- **BLOCCO DI TESTO**:
- - -

Probabilmente per le aziende sarebbe meglio disporre di una forza lavoro più giovane; per le possibilità di sopravvivenza, gli anziani sarebbero invece svantaggiati.
Monti, per la verità, qualcosa di chiaro l'ha detto, quando ha asserito che la riforma del lavoro è coerente con quella delle pensioni.
E anche un esponente di confindustria, questa sera, ha candidamente ammesso che questa riforma deve permettere l'uscita di quei lavoratori che non potrebbero andarsene, visto l'allungamento dell'età pensionabile.
Camusso l'ha spiegato bene, e semplicemente: ognuna delle azioni portate a termine da questo governo è andata contro gli interessi dei lavoratori dipendenti e dei pensionati.
E allora dovremmo pensare che gli interessi del Paese vadano contro gli interessi della sua parte economicamente più debole, oppure dovremmo ritenere che lavoratori dipendenti e pensionati siano contro gli interessi del Paese, forse rappresentati meglio dagli imprenditori, dai politici, dal mercato e dal capitale?

- - -

- **COMPITO DA SVOLGERE**: Prosegui il testo sulla riforma del lavoro del governo Monti a partire dall'ultima frase riportata. I dati provengono da una fonte diversa da quella del testo.

- **DATI FORNITI**:
- - -

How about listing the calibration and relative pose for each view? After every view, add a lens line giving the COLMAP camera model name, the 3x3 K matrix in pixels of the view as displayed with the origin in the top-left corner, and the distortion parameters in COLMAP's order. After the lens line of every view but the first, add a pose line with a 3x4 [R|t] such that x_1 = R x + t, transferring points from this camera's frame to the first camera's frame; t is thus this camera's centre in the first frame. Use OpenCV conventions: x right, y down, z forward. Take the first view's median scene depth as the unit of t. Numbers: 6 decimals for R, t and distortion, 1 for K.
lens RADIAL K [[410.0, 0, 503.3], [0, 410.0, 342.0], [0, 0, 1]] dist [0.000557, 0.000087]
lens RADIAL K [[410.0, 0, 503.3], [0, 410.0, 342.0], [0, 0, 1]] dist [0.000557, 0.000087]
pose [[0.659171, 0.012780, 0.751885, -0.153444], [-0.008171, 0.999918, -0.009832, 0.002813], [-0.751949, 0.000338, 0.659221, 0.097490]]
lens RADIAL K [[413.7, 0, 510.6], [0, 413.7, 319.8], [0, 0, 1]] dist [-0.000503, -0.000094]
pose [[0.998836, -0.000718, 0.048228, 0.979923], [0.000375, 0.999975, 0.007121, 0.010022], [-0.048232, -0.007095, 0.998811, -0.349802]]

- - -

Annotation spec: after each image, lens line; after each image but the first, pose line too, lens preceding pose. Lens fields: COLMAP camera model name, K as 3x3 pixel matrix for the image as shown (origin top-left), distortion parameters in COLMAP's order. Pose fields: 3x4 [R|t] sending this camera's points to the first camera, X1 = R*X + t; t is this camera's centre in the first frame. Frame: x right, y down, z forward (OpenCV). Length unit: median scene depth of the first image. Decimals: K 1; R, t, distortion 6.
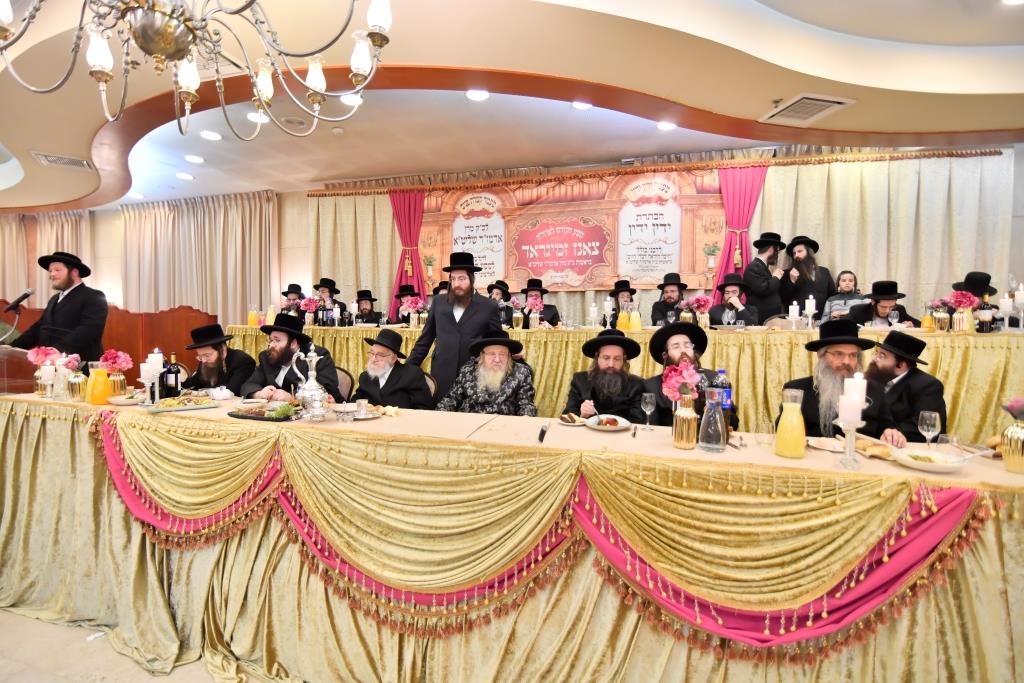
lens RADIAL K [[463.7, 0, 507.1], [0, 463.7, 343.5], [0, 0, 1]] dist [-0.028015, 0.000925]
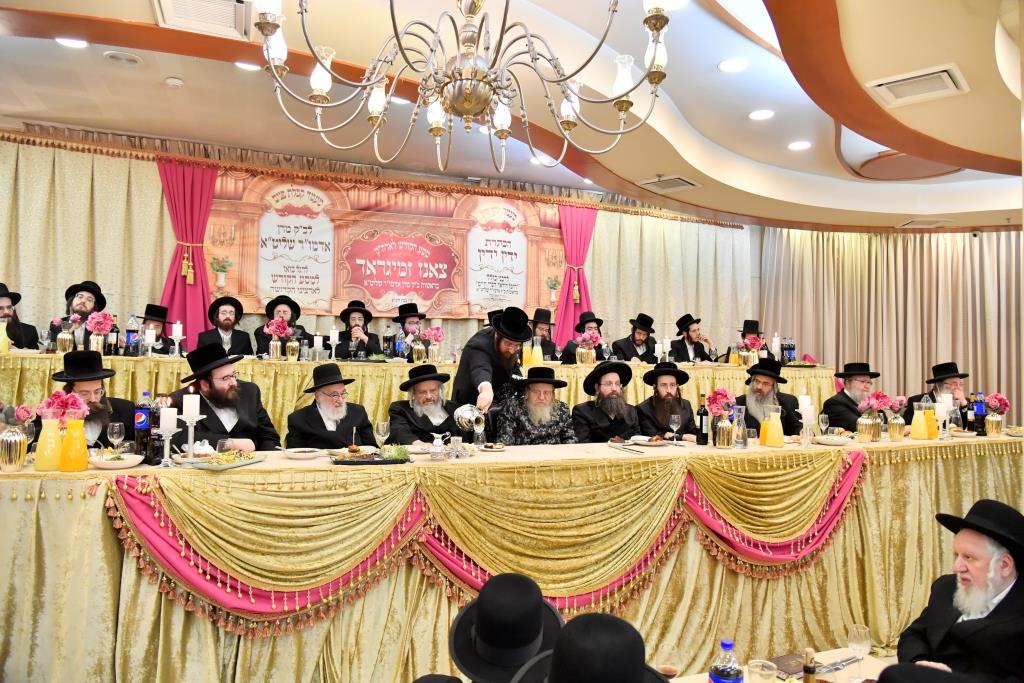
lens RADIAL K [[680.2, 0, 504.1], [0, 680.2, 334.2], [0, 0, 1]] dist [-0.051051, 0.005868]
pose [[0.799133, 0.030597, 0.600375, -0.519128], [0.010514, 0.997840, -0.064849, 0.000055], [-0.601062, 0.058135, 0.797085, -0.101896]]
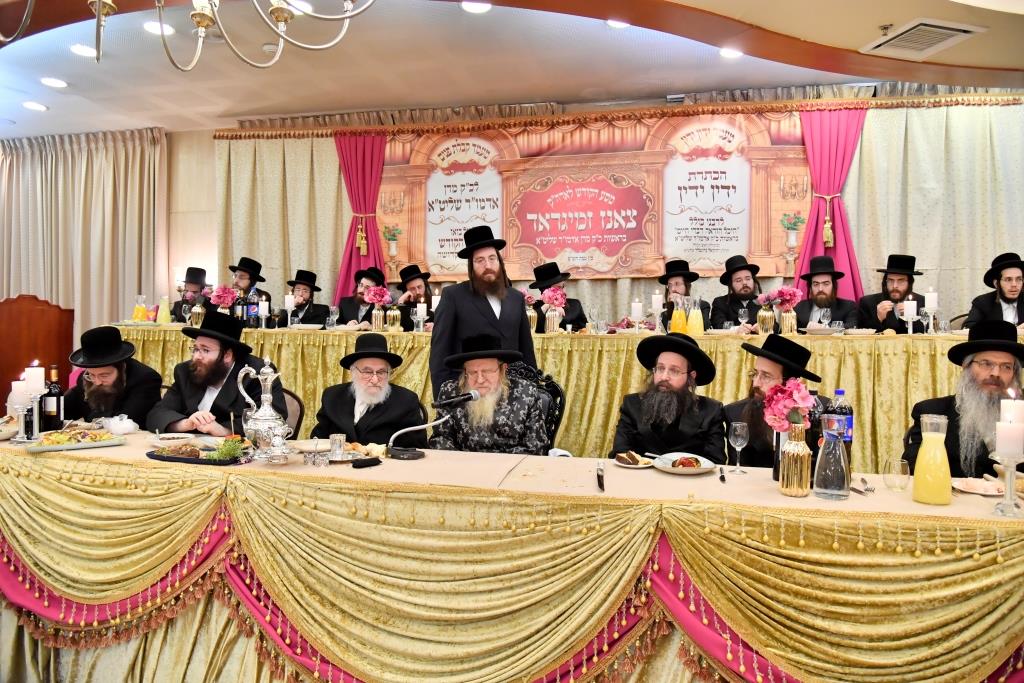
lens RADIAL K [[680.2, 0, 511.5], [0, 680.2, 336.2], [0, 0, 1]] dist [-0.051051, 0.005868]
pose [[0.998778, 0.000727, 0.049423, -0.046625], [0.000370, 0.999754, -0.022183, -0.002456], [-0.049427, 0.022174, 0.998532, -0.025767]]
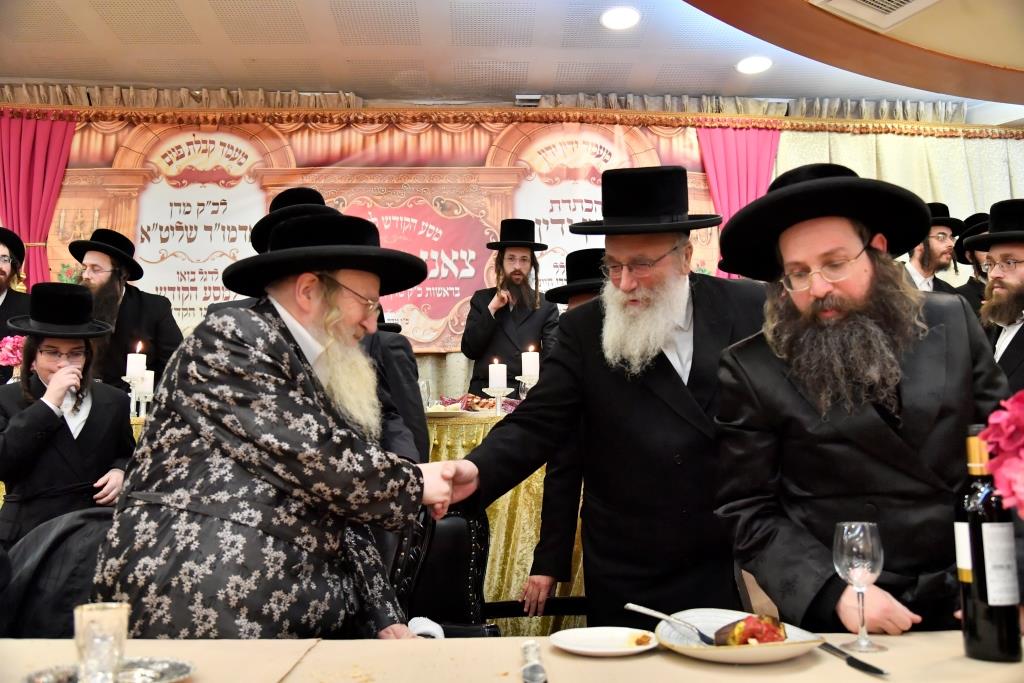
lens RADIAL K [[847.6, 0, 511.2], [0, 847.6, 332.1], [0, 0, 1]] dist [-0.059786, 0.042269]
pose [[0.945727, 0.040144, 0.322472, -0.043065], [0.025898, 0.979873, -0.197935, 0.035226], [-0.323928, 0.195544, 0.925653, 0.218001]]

- - -

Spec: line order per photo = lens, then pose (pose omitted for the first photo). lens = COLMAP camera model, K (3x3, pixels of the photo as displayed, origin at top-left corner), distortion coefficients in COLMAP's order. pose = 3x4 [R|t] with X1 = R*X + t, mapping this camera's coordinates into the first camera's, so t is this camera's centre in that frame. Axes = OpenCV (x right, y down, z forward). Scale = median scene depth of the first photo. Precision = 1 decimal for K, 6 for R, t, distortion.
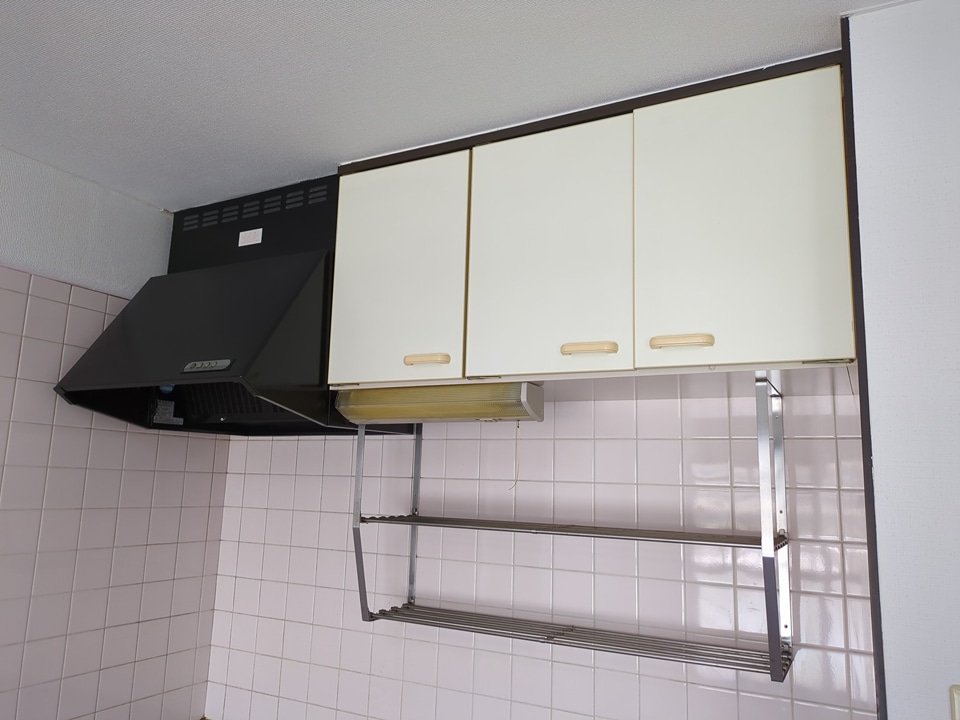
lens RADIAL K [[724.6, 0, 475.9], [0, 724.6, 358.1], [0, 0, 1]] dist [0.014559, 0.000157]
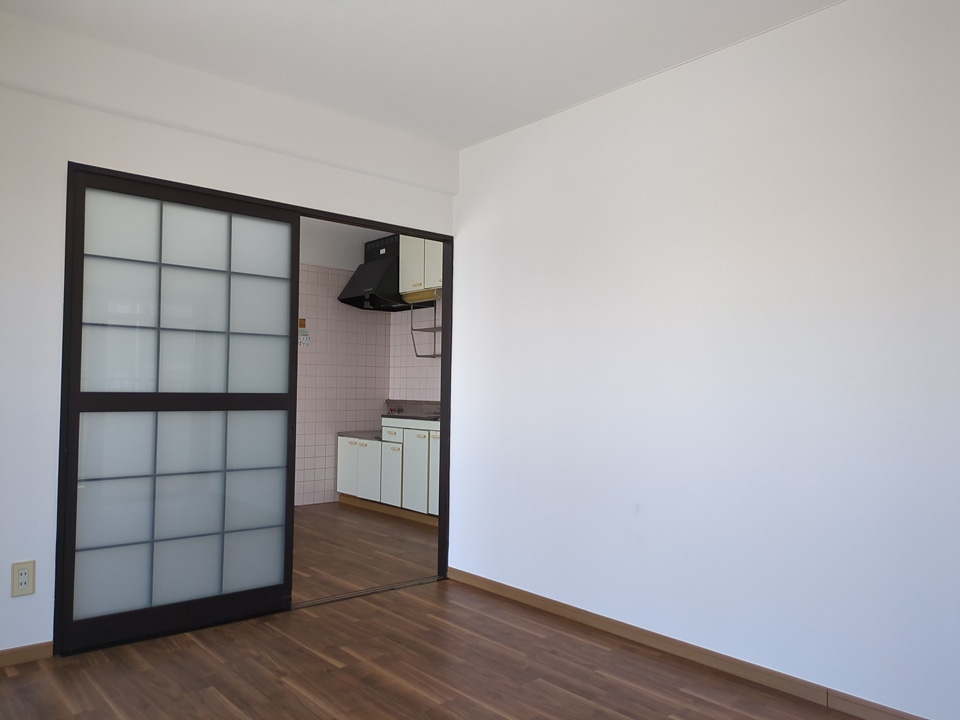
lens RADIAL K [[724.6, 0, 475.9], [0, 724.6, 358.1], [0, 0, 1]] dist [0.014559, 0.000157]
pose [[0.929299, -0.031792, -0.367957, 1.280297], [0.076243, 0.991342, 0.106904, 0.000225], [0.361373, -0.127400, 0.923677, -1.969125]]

- - -

- **SEZIONE RISPOSTA**:
La verità è che spacciare tutta questa attività che penalizza una parte non piccola del Paese per equità, e continuare a fare appello al nostro senso di responsabilità, data la gravità del momento, è come toglierci la speranza, trattandoci anche come poveri imbecilli.

martedì 13 marzo 2012

si chiude

Lavoro, dieci giorni e si chiude.
Mi piacerebbe essere Vauro o Ellekappa o un altro grande disegnatore perché il titolo di oggi di Repubblica è una magnifica didascalia.
Provo a descrivervi quello che disegnerei, e conto sull'immaginazione.
Una fabbrica. Con una saracinesca che la Fornero sta cercando di tirare giù oltre la metà, mentre la Camusso, vestita in tuta blu, cerca di infilarsi nel varco.
Nel frattempo, Angeletti e Bonanni fronteggiano una schiera di operai, allargando le braccia in un gesto di impotenza, e, dall'alto, su un monte, Bersani osserva da lontano.
La realtà è che la Fornero, in prossimità di una riforma che riguarderà soprattutto i lavoratori dipendenti che hanno i salari più bassi di Europa e sono stati velocemente già vessati da una riforma che ci porta a un'età di pensione tra le più alte d'Europa, si permette di parlare di privilegi da togliere.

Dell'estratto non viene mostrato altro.